O custo de vida em Montes Claros (MG) voltou a subir em março de 2026, conforme aponta o levantamento do Índice de Preços ao Consumidor do Município de Montes Claros (IPC Moc), divulgado pelo Setor de Índice de Preços ao Consumidor do Departamento de Economia da Universidade Estadual de Montes Claros (Unimontes). O índice registrou variação de 0,70%, acima dos 0,30% observados em fevereiro, acumulando alta de 1,72% no ano.
Segundo a coordenadora do IPC Moc, professora Vânia Vilas-Boas, o cenário geral indica relativa estabilidade, mas com impactos relevantes no poder de compra das famílias, sobretudo as de menor renda. Ela destaca que a expectativa para os próximos meses é de inflação moderada, com possível desaceleração dos alimentos, embora os combustíveis ainda representem fator de pressão sobre os preços.
Alimentação e combustíveis puxam alta da inflação
O grupo Alimentação, que possui o maior peso na composição do orçamento familiar (29,47%), foi o principal responsável pela elevação do índice, com variação de 1,27% e impacto de 0,37% no resultado geral.
Entre os itens com maiores altas estão repolho (32,21%), cenoura (29,39%), kiwi (28,16%), tomate (17,03%), cebola (16,49%), maracujá (16,22%) e manga (15,87%), além de banana, vagem, batata inglesa e ovos. Também registraram aumento carne bovina (2,01%) e feijão (9,12%).
Por outro lado, houve redução em produtos como chuchu (-48,70%), quiabo (-17,37%), abacate (-15,89%), mexerica/tangerina (-11,50%), além de açúcar, óleo de soja e café, entre outros.
O grupo Transportes e Comunicação também teve forte influência, com alta de 1,04%, impulsionado principalmente pelo óleo diesel (12,11%), gasolina (2,75%) e etanol (1,20%).

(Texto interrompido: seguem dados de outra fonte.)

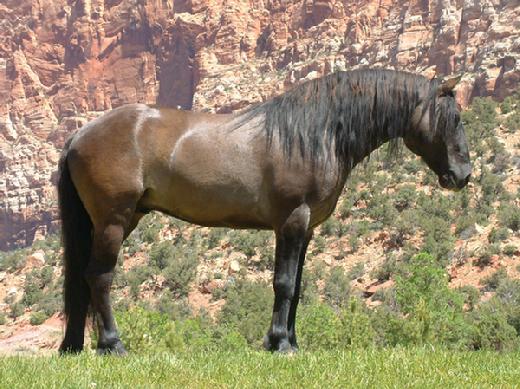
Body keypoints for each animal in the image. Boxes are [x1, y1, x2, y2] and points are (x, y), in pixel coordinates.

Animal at [55, 68, 472, 354]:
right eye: (453, 119)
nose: (463, 175)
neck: (315, 133)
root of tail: (80, 135)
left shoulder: (307, 229)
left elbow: (298, 287)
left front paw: (291, 341)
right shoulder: (291, 221)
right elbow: (283, 283)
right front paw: (279, 343)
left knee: (84, 279)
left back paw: (74, 346)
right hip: (113, 221)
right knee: (100, 278)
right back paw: (112, 345)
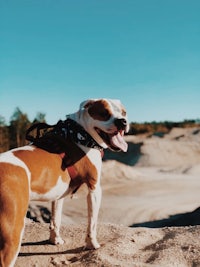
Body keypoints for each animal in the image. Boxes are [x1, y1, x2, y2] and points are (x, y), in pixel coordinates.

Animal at [0, 99, 128, 266]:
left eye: (124, 112)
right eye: (104, 113)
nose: (122, 121)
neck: (80, 134)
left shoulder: (58, 195)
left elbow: (56, 219)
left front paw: (55, 240)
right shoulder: (94, 189)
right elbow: (92, 223)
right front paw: (92, 244)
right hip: (12, 232)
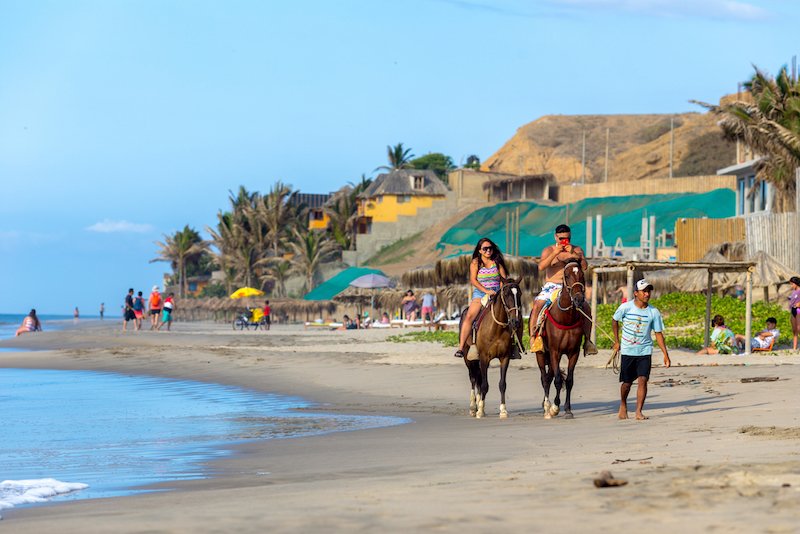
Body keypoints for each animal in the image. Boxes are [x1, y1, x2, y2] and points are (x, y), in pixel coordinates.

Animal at [460, 278, 528, 420]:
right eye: (506, 294)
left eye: (519, 294)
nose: (516, 321)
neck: (497, 328)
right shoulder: (484, 358)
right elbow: (484, 385)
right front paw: (480, 410)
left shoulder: (505, 358)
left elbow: (502, 384)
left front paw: (503, 410)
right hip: (468, 357)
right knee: (473, 378)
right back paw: (473, 407)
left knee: (477, 378)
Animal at [536, 264, 584, 422]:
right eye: (567, 276)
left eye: (582, 274)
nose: (579, 299)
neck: (566, 318)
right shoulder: (555, 351)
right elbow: (557, 380)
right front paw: (555, 407)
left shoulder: (574, 352)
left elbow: (569, 381)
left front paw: (568, 409)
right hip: (542, 354)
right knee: (545, 378)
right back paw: (546, 406)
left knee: (549, 376)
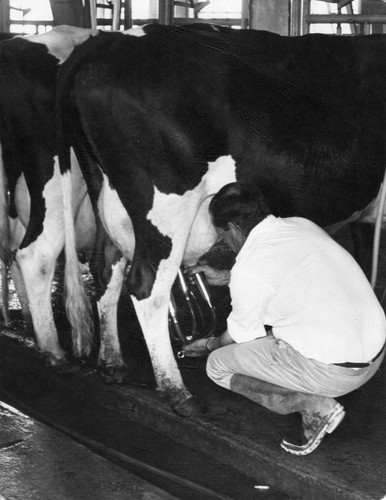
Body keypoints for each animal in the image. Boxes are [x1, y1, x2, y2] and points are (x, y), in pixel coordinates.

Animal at [57, 23, 386, 414]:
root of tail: (109, 40)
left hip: (107, 199)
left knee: (106, 268)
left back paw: (112, 363)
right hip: (166, 208)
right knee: (147, 288)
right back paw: (176, 390)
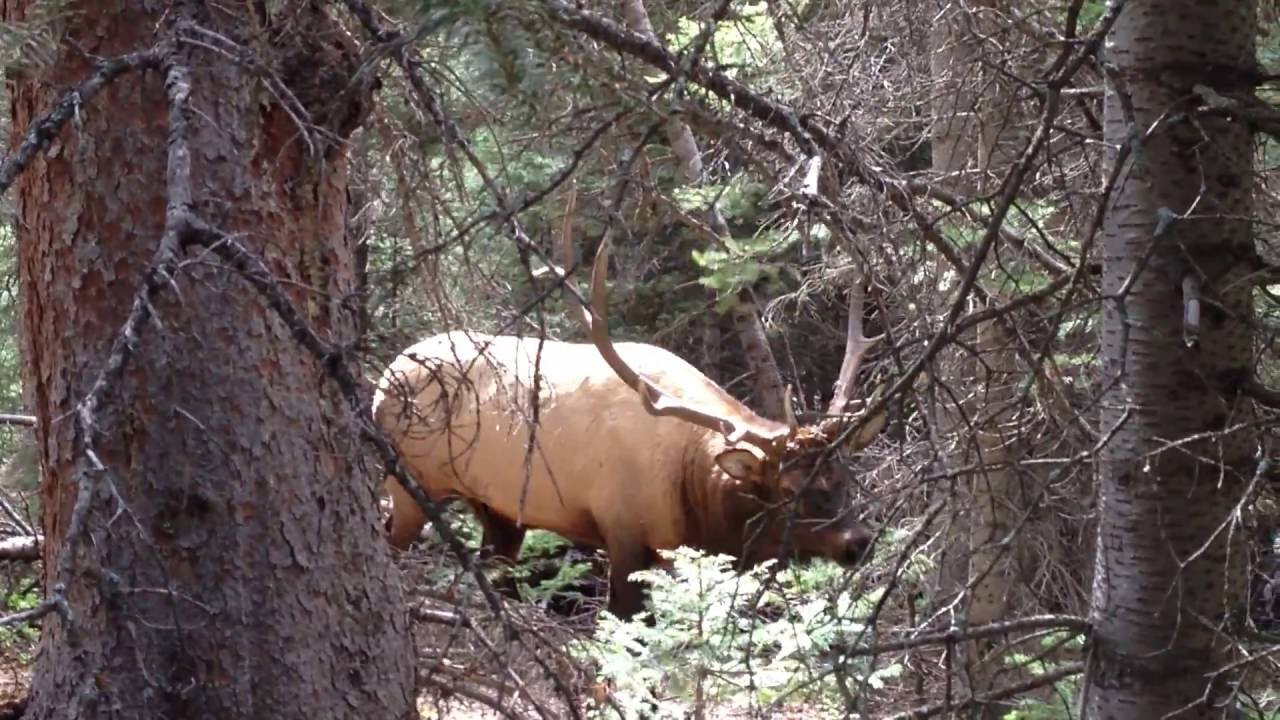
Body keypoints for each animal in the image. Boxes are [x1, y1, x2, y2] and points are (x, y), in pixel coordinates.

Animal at [371, 242, 884, 618]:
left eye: (847, 476)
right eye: (789, 489)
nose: (857, 543)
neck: (696, 498)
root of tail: (382, 379)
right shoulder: (621, 531)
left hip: (497, 509)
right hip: (408, 480)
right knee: (390, 539)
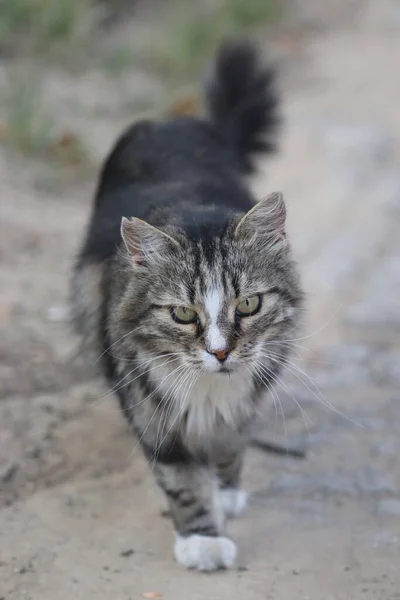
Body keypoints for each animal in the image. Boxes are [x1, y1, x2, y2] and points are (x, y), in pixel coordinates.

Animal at [71, 39, 304, 568]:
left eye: (248, 305)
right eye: (182, 314)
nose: (220, 352)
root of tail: (173, 121)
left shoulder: (252, 386)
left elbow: (231, 440)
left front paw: (225, 491)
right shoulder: (147, 399)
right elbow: (180, 475)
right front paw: (202, 537)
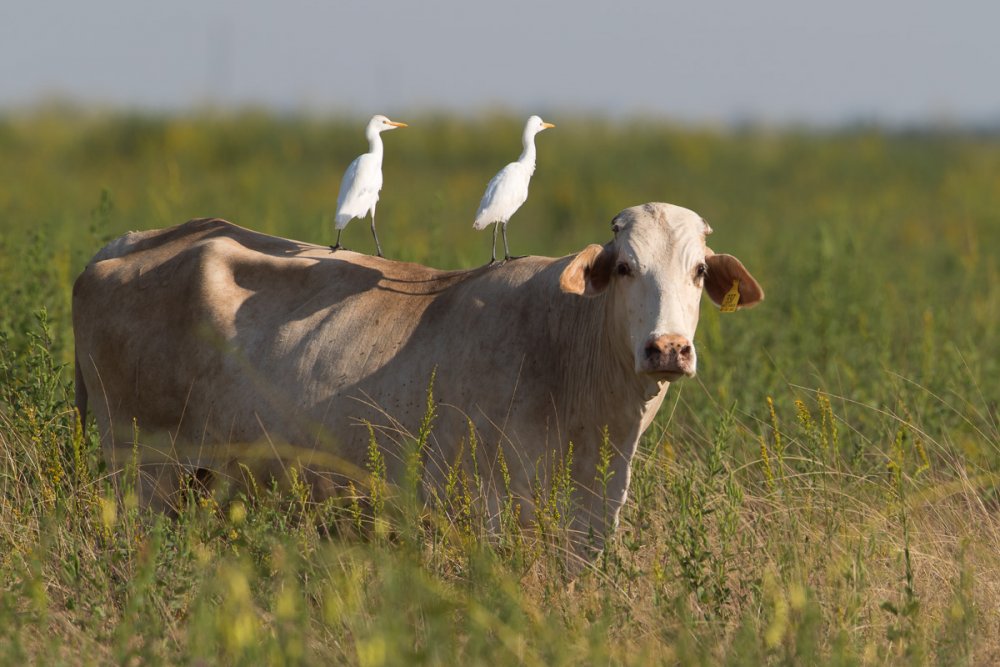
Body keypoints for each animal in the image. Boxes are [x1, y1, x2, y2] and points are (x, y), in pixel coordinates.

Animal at [74, 204, 760, 552]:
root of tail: (130, 242)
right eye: (623, 267)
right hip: (140, 468)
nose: (667, 349)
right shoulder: (490, 508)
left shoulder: (590, 522)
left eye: (699, 271)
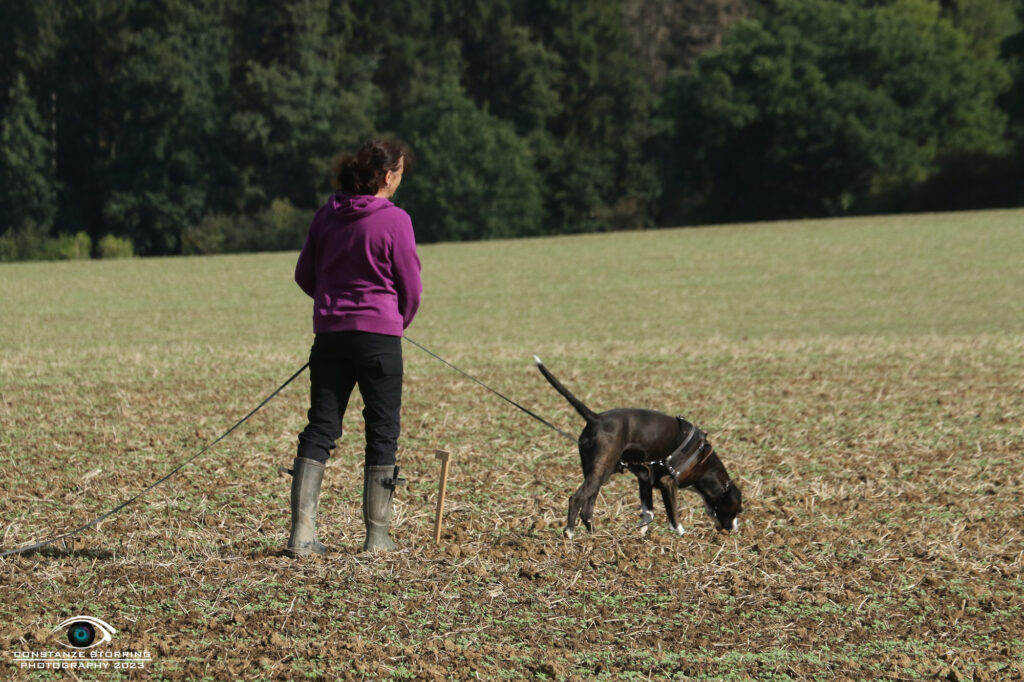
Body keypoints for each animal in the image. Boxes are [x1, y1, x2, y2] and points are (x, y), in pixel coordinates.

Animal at [532, 356, 741, 536]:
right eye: (737, 510)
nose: (734, 530)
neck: (701, 460)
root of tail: (595, 417)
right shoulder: (668, 483)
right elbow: (673, 516)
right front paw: (682, 536)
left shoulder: (645, 479)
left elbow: (649, 513)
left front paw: (641, 535)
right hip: (601, 470)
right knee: (576, 499)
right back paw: (569, 533)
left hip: (598, 472)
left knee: (588, 505)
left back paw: (594, 535)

Habitação tem leve queda, mas itens sobem
O grupo Habitação apresentou leve variação negativa de -0,05%, influenciado pela redução de preços em itens como amaciante, sabão em pó, chuveiro e materiais de construção. Em contrapartida, houve aumento em produtos como sabão em barra, pilha, carvão, verniz, caixa d’água e lâmpadas.
Já o grupo Artigos de Residência teve alta de 0,42%, com destaque para churrasqueira (8,60%), liquidificador (4,06%) e antena parabólica (5,83%), enquanto eletrodomésticos como micro-ondas e ar-condicionado registraram queda.
O grupo Vestuário também apresentou leve alta de 0,14%, enquanto Educação e Despesas Pessoais subiu 0,74%, influenciado por itens como canetas, cadernos e cigarros.
Cesta Básica acumula forte alta em 2026
A Cesta Básica de Montes Claros, composta por 13 itens essenciais, registrou aumento de 5,07% em março, após alta de 2,08% em fevereiro. No acumulado do ano, o avanço chega a 7,42%.
Os dados são calculados com base na Pesquisa Mensal de Preços ao Consumidor, coordenada pelo IPC da Unimontes, e refletem diretamente o impacto no orçamento das famílias.
Com rendimento médio mensal estimado em R$ 1.621,00, o trabalhador destinou 37,38% da renda para a compra da cesta básica em março. O custo total foi de R$ 605,94, acima dos R$ 576,69 registrados no mês anterior.
Após a aquisição dos itens essenciais, restaram R$ 1.015,06 para outras despesas como moradia, saúde, transporte e lazer. O tempo médio de trabalho necessário para adquirir a cesta básica também aumentou, passando de 97 horas e 22 minutos em fevereiro para 102 horas e 19 minutos em março.
Pressão no orçamento das famílias
O levantamento reforça a tendência de pressão sobre o orçamento das famílias montes-clarenses, especialmente em itens essenciais como alimentos e combustíveis. A alta simultânea da inflação e da cesta básica evidencia a perda de poder de compra, principalmente entre famílias de menor renda.
A Unimontes ressalta que o IPC Moc é um indicador histórico, calculado desde 1982, que acompanha a variação de preços de bens e serviços consumidos por famílias com renda entre um e seis salários mínimos, servindo como importante referência para análise econômica regional.